I just spent this afternoon and early evening moving my CDs from the stands I've kept them in for about 10 years, to a compact little square that can be carried around like a suitcase. I took the opportunity to weed through the ones I never listen to, never have listened to or simply feel flabbergasted that I ever owned. I'm certain I don't have to explain my attachment to these discs; I've carried them with me over decades of my life, from one living situation to another. They have, for the past four years assumed their place inside two column like racks on the side of my fridge and it has become high time to make space and lighten the load of my life. So I made the executive decision at 2am the other morning to buy a case on ebay in which to house (and likely bury) my CD collection, such as it is. The entire endeavor only took a few hours but it took me back years.
Some observations:


  • I have a small army of marvelous people in my life who, over the last 20 or so years have made me mix CDs full of music that has pretty much comprised the DNA of my life's memories to date. I have kept every single one and will continue to do so. I even had people I NEVER MET in real life make me CDs because we were virtual friends. Thank you thank you thank you, you know who you are.
  • I have a sneaking suspicion that someone at some point just dropped off a handful of their CDs surreptitiously and left them in my collection. How else can I explain the presence of five Devandra Banhart CDs??
  • CD production and design used to be so nice. I have a special edition copy of Neon Bible that came equipped with little flipbooks of an actual neon bible and one of synchronized swimmers. The Queen anthology I got for Christmas one year has pretty remarkable photographs in the liner notes. The double album by the Smashing Pumpkins Mellon Collie and the Infinite Sadness is basically a small work of art. And then there were stupidly designed ones. An old Dave Matthews Band CD has one of those magic eye pictures on the front, managing to be both dated and ugly. Though I love the album intensely, I was never a fan of the photos on Pearl Jam's Vs. cover. It actually skeeves me to this day.
  • I distinctly remember the very first CD I ever bought. It is kind of embarrassing, so please find it in your heart to forgive me: The Original Motion Picture Soundtrack to Swing Kids. Yes, the film was utter dreck and not every recording is a gem but I must say I still thoroughly enjoy the version of Bei Mir Bist Du Schoen on that soundtrack. It reminds me of being 15.
  • I was in possession of 20 sample CDs and not one of them was good. Not one. All those poor musicians.... Also, how the hell did I get all these samples?
  • I came across the CD single by the Strokes, New York City Cops that I bought at a music store situated right next to a multiplex in Kips Bay about 10 years ago. Not 20 minutes after I bought that CD I actually saw Julian Casablancas at the movies and asked him to sign my CD. I remember being so excited by kismet. Looking at the CD now, I can barely read his scrawl. But I swear it happened. My sister will attest!
  • It is so strange to think that all my music (minus the thousands of songs I have on my iPod of course) fit into this:


Therein lies almost my entire adolescence and adult life, compact with a convenient carrying handle. 

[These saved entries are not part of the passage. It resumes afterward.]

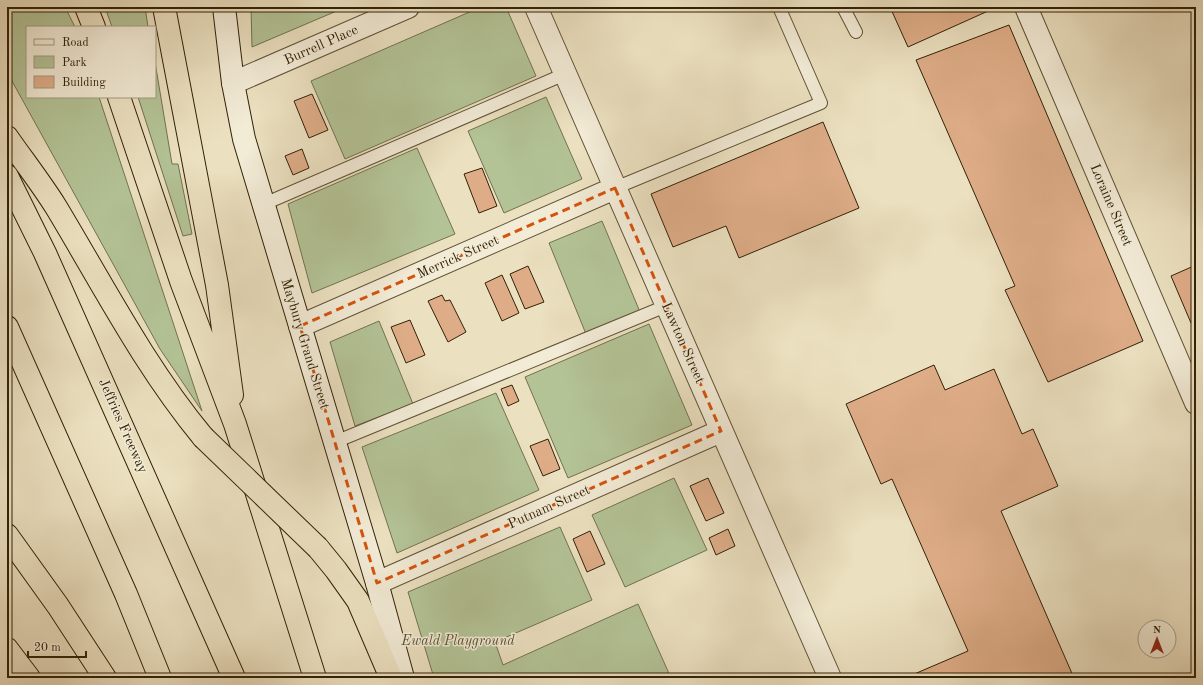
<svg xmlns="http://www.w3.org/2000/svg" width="1203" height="685" viewBox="0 0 1203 685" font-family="'Old Standard TT',serif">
<rect width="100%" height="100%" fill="#ebe0c0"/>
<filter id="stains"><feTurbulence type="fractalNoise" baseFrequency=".005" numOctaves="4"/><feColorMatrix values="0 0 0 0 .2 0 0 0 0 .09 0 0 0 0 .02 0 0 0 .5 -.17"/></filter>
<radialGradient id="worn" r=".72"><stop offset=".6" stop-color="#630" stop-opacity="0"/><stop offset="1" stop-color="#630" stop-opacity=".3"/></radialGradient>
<path fill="#b3c396" stroke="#72724e" d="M7 7H65L75 27H27V97H99L202 411 160 349 7 72Z
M105 7H145L148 27H112Z
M251 7H346L252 47Z
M481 7H506L536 76 345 159 311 81Z
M155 62 172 164H178L192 234 183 236 138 97H155Z
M546 97 582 179 504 213 468 131Z
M417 148 455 234 312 293 288 204Z
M602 221 640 312 586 334 549 243Z
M379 321 413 404 355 426 330 342Z
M649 324 692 425 568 478 525 377Z
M496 393 539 490 397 553 362 447Z
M674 478 707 550 625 587 592 515Z
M560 527 592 600 495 642 503 665 638 604 671 678H434L408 592Z"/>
<path fill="#dead88" stroke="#322107" d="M890 7H997L908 47Z
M1009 25 1143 341 1048 382 1005 290 1015 286 916 60Z
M312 94 328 130 309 138 294 101Z
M823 122 859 208 739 258 726 226 673 247 651 194Z
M302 149 309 168 293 175 285 156Z
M482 168 497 206 479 213 464 174Z
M1196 265V321L1191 323 1171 276Z
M528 266 544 302 525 309 510 274Z
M502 275 519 313 502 321 485 283Z
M442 295 445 301 450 300 466 332 448 342 428 301Z
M410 320 425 355 406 363 391 327Z
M934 365 945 390 994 369 1022 434 1033 429 1058 486 1001 511 1074 678H905L968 651 892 479 881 484 846 404Z
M512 385 519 401 508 406 501 389Z
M548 439 560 469 543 476 530 446Z
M708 478 724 513 706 521 690 486Z
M728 529 735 546 716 555 709 538Z
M590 531 605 564 587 572 573 539Z"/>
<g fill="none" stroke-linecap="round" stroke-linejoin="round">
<defs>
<path id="lane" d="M843 7 856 32
M615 188 821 103 779 7
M264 204 565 74
M335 442 666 306"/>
<path id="street" d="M536 7 830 678
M1026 7 1196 403
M233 83 408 7
M300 326 615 188
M377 583 721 431"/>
<path id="secondary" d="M224 7 233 83 244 139 377 583 403 678"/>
<path id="highway" d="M86 7 94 27
M164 7 217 285 232 395
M119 97 181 281 235 424 315 678
M7 137C23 160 41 183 56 207 103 285 145 367 203 437
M7 176 45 253 234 678
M7 327 126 594 160 678
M7 535 58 606 105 678
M318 548 336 570 358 601 391 678
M7 649 29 678"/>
</defs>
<use href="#lane" stroke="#605135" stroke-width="14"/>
<use href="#street" stroke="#605135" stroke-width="24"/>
<use href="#secondary" stroke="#322107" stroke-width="24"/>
<use href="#highway" stroke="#322107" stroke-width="24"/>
<use href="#lane" stroke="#f2ebd6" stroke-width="12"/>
<use href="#street" stroke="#f2ebd6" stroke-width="22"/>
<use href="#secondary" stroke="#f2ebd6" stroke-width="22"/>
<use href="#highway" stroke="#ebe0c0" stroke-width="22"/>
<defs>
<path id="highway-bridge" d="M203 437 318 548"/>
</defs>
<use href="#highway-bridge" stroke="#322107" stroke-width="24" stroke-linecap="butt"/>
<use href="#highway-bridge" stroke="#ebe0c0" stroke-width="22"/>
</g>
<path fill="none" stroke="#d6530c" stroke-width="3" stroke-dasharray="8 5" stroke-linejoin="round" d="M615 188 721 431 377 583 300 326Z"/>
<g text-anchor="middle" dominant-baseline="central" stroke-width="3" stroke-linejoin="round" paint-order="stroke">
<g font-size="14" fill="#322107" stroke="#f2ebd6">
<text transform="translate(321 45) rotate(-24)">Burrell Place</text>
<text transform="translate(1111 205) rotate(67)">Loraine Street</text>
<text transform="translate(458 257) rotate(-24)">Merrick Street</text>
<text transform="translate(683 343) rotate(66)">Lawton Street</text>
<text transform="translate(305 344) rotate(73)">Maybury Grand Street</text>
<text transform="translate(123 426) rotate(66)">Jeffries Freeway</text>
<text transform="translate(549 507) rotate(-24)">Putnam Street</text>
</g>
<g font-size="14" font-style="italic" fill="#595232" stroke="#f2ebd6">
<text x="458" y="641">Ewald Playground</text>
</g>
</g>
<rect width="1203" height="685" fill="none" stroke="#ebe0c0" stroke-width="24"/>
<rect x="8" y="8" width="1187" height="669" fill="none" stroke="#322107" stroke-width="2"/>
<rect x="12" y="12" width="1179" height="661" fill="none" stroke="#322107"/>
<rect x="26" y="26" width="130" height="72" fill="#f2ebd6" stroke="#a59a83"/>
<rect x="34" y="39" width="20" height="6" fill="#f2ebd6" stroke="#a59a83"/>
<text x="62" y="46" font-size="12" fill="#322107">Road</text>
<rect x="34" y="56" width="20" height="12" fill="#b3c396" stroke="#a59a83"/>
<text x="62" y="66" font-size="12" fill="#322107">Park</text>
<rect x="34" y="76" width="20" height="12" fill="#dead88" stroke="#a59a83"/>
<text x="62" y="86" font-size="12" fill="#322107">Building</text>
<g transform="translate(1157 639)"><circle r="19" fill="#f2ebd6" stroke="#a59a83"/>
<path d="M0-3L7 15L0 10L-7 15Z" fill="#8f2418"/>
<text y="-6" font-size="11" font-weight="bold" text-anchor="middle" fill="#322107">N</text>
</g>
<path d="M28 651v6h58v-6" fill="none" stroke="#322107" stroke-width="2"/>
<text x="34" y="651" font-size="12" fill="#322107" stroke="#f2ebd6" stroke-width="3" paint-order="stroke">20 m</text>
<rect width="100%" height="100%" filter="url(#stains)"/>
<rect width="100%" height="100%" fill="url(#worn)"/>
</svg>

Naturally the more organized and/or space worshiping of you will question my desire to hang on to these little silver discs at all. I tend to agree with that notion but I simply can't let them go. Not yet. Getting rid of the cases was one thing. And, true, I have most of these uploaded. But I'm an old ass lady who enjoys the tangible feel of a CD, of lying on my stomach on my bedroom floor, reading liner notes and lyrics and singing along. Really, I feel like you should just let me be.

Quick question though: what in the sam hell do I do with these jewel cases??